━━ Text provided ━━
Auto Service World
Feature   January 1, 2015   by Steve Pawlett

Driveline Innovations Pushing Growth

With OEMs continuing to push innovations in driveline technology to improve ride, handling, safety, and fuel efficiency, jobbers can expect this burgeoning market to continue to expand on many fronts.
According to a recently published study by Frost & Sullivan on driveline systems in North America and Europe, OEMs are focusing on the use of on-demand disconnect driveline systems and right-sizing of drivelines for the SUV and CUV markets, to improve performance and fuel efficiency to meet consumer demand for vehicles in these markets.
“In terms of driveline efficiency, this is something the industry has been talking about for a long, long time,” explains Frost & Sullivan automotive and transportation research analyst Vikram Chandrasekar. “The trend we are seeing is the OEMs moving towards implementing this in more front-wheel drive vehicles, because you don’t have to send power to the rear wheels, which would involve more parasitic losses.”
By 2020, the penetration rate of AWD systems in North America is estimated to reach over 80% in the sport utility vehicle segment, thereby driving the adoption of driveline disconnect solutions. According to the Frost & Sullivan report, front-wheel drive-based, all-wheel-drive disconnect systems; true torque vectoring systems; electronic limited slip differential systems; and power transfer units will remain the most important parameters defining OEMs’ driveline system strategies. Currently, OEMs are focusing on automatic switching systems, as consumers prefer them to manual systems. These systems were first introduced to the market over 20 years ago, and are now coming back. This bodes well for jobbers, as more driveline components are developed and brought to market by OEMs looking to improve performance, reliability, and fuel economy.
“For front-wheel-drive vehicles, cost is a major concern because the OEMs have to add disconnects at two locations so the axle won’t spin. For transverse engines and the compact SUV market, those consumers do not want to switch manually, so it’s about how they can get an automated process into it. And this is an extremely difficult challenge, according to the OEMs,” explains Chandrasekar. “Another reason for an automated system is if the driver gets caught in the wrong mode and gets a wheel slip, it’s a huge risk.”
According to the report, TTV (True Torque Vectoring) is only being considered by a few OEMs because of the cost constraints, and there is only a marginal increase in performance when compared to electronic slip differential. “TTV will remain a niche technology for high-end vehicles. OEMs will likely focus more on pseudo-torque vectoring (fixed ratio split) as it is less expensive than the true torque vectoring system,” adds Chandrasekar.
━━━
- [Required actions]:
1/ Repeat the part of the driveline article from "By 2020, the" up to and including "and fuel economy.", word for word.
2/ Pick up the driveline article where it stops and continue it.
━━ Exercise data ━━
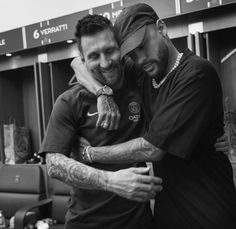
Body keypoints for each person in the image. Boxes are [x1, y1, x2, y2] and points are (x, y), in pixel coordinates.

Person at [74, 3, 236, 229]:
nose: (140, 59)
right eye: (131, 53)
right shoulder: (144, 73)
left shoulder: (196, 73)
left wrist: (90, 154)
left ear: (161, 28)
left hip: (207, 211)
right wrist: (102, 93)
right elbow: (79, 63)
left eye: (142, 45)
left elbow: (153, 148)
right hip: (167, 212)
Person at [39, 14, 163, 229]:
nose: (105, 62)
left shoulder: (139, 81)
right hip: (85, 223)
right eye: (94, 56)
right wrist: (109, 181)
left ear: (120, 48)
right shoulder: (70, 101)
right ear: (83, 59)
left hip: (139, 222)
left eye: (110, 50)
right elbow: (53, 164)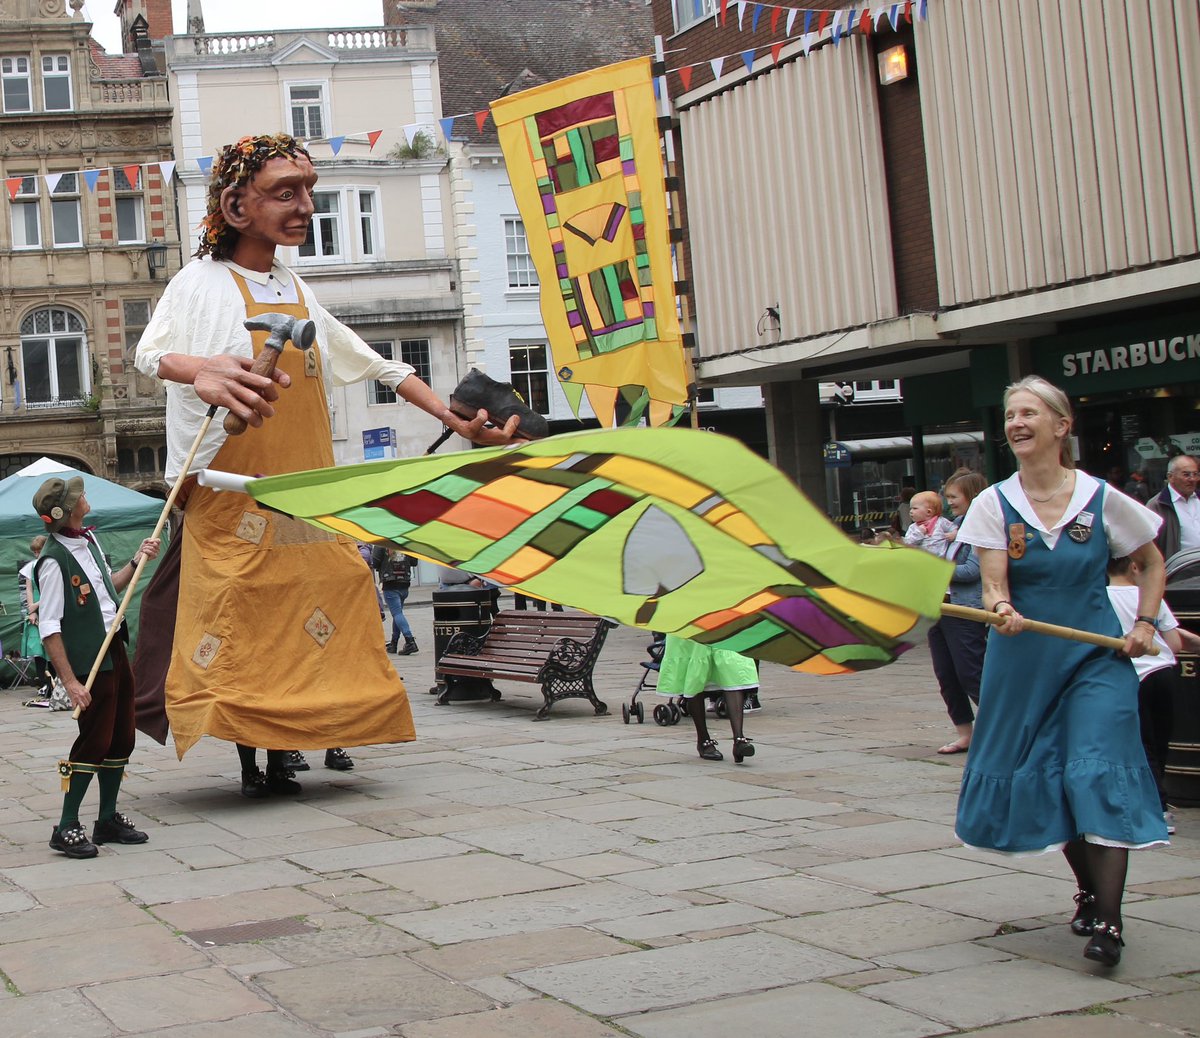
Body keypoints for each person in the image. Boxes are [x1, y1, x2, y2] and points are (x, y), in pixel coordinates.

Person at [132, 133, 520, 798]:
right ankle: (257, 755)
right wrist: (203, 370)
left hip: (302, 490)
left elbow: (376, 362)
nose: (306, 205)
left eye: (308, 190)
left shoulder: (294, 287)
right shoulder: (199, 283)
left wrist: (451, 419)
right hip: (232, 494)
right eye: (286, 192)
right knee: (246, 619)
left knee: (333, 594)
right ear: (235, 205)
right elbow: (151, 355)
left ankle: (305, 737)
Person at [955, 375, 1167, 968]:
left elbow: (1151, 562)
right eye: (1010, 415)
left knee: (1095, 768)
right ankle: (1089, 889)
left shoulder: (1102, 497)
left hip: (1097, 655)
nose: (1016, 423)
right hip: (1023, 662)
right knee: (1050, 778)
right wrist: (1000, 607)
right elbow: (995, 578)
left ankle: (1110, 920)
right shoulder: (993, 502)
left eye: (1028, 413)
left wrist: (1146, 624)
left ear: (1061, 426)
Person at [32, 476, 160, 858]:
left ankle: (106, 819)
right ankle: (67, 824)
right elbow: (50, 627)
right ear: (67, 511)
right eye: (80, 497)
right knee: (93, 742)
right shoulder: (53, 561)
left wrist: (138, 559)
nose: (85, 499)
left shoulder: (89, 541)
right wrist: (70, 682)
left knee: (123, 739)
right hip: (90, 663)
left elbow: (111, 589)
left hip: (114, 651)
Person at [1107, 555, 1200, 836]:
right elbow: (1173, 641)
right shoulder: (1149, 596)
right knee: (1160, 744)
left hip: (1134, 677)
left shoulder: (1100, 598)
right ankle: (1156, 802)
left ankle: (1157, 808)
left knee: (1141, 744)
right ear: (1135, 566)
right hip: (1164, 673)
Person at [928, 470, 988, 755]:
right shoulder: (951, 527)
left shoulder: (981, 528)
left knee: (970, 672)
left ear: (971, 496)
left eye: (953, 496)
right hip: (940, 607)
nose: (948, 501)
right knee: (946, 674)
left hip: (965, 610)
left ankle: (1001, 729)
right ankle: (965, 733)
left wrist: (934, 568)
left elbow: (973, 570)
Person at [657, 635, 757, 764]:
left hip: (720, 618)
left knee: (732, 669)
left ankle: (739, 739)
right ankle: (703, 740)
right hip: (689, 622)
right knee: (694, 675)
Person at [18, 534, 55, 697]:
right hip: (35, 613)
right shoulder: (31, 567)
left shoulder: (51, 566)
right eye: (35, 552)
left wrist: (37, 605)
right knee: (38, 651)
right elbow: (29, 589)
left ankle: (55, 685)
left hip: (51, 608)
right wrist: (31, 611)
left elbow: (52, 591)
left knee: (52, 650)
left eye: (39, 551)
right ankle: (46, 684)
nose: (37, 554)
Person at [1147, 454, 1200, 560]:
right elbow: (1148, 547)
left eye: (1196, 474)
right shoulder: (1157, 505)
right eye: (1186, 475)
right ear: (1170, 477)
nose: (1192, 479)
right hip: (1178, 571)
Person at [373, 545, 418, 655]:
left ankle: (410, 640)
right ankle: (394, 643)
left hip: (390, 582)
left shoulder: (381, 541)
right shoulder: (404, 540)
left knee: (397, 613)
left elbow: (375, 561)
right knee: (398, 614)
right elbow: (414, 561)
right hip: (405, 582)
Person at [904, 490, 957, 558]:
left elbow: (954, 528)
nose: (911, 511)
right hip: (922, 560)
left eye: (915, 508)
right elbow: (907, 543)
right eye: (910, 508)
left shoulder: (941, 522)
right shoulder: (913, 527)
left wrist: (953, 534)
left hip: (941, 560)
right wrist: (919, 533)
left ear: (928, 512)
━━━
━━ Exercise data ━━
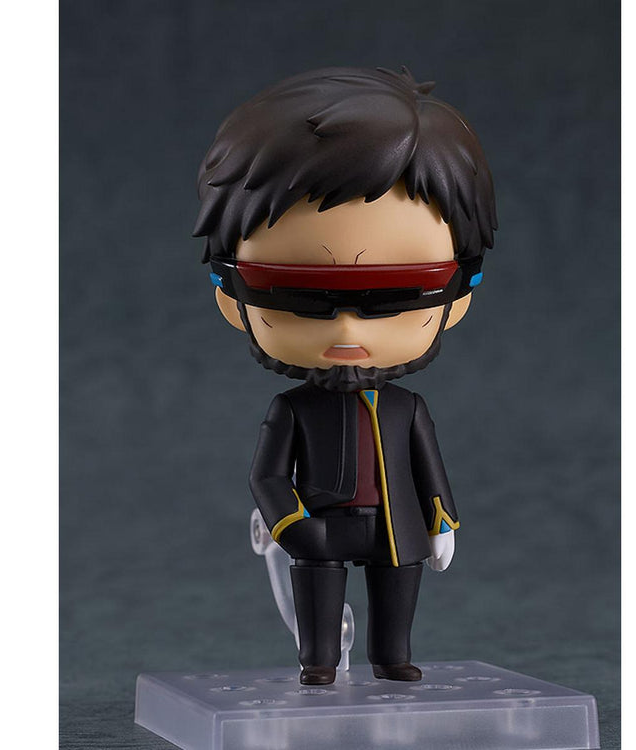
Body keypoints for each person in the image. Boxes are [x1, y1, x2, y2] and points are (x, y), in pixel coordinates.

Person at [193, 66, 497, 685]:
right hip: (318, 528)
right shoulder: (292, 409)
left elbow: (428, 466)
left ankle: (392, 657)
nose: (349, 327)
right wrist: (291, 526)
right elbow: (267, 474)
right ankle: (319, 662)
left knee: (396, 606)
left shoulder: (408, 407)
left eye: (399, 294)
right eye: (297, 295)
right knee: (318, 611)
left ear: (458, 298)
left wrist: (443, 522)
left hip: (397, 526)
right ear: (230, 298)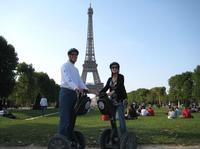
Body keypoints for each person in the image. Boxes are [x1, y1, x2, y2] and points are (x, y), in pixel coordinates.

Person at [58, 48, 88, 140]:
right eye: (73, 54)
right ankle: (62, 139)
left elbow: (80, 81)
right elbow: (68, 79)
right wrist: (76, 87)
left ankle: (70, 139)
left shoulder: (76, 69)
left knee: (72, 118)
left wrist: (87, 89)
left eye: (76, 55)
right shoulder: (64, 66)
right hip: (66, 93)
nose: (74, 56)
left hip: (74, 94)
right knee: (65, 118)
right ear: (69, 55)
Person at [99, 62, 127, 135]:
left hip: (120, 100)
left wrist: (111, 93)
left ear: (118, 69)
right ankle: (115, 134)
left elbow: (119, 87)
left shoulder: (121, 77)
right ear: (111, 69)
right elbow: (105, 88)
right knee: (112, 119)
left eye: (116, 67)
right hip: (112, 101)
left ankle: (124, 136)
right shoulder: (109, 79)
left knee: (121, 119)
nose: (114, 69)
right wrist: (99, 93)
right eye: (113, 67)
━━━
- [Results by task]:
1/
By 2020, the penetration rate of AWD systems in North America is estimated to reach over 80% in the sport utility vehicle segment, thereby driving the adoption of driveline disconnect solutions. According to the Frost & Sullivan report, front-wheel drive-based, all-wheel-drive disconnect systems; true torque vectoring systems; electronic limited slip differential systems; and power transfer units will remain the most important parameters defining OEMs’ driveline system strategies. Currently, OEMs are focusing on automatic switching systems, as consumers prefer them to manual systems. These systems were first introduced to the market over 20 years ago, and are now coming back. This bodes well for jobbers, as more driveline components are developed and brought to market by OEMs looking to improve performance, reliability, and fuel economy.

2/
“There are two types of torque vectoring systems. One is a variable ratio system (from 1 to 1.5, for example), which is a way it can be used on all-wheel drive and front-wheel drive. The second type is a fixed-ratio split. The two torque vectoring systems would have split ratios or variable ratios. The variable system is much more expensive and will likely only be seen on high-end vehicles. There are other systems in the market, called torque vectoring, that are really brake torque vectoring systems. They utilize the braking system to vector the torque, so these are really pseudo-torque vectoring systems,” explains Chandrasekar.
“Torque vectoring systems are something that you add at the coupling mechanism to the axles. Each of the axles gets power based on the conditions of the road and what angle you hit the road. Torque vectoring is like rowing. If you row only on one side of the boat, it will veer to one side. With torque vectoring, it regulates torque to each wheel depending on several conditions to help stabilize the vehicle.
“BMW has true torque vectoring, which is a hydraulically controlled system and has hydraulically actuated clutches to each of the rear wheels. This system is targeted for models like the M version of the X6 and X5. Audi will have a very similar system that will be targeted at the Q5, S5, S4, and A5.
“Honda has a totally different approach. It has more from the controllable ratio system of the true torque vectoring system with a fixed ratio mix-match system. The trade-off is less torque vectoring, but at a lowered cost. The Honda Acura has it, and the MDX RDX and the LX and SX have it,” adds Chandrasekar.
“Certain OEMs are also looking to replace AWD vehicles with an eLSD system only. The pickup segment will likely introduce eLSD, and OEMs such as Toyota and Ford are looking to introduce this in the near future.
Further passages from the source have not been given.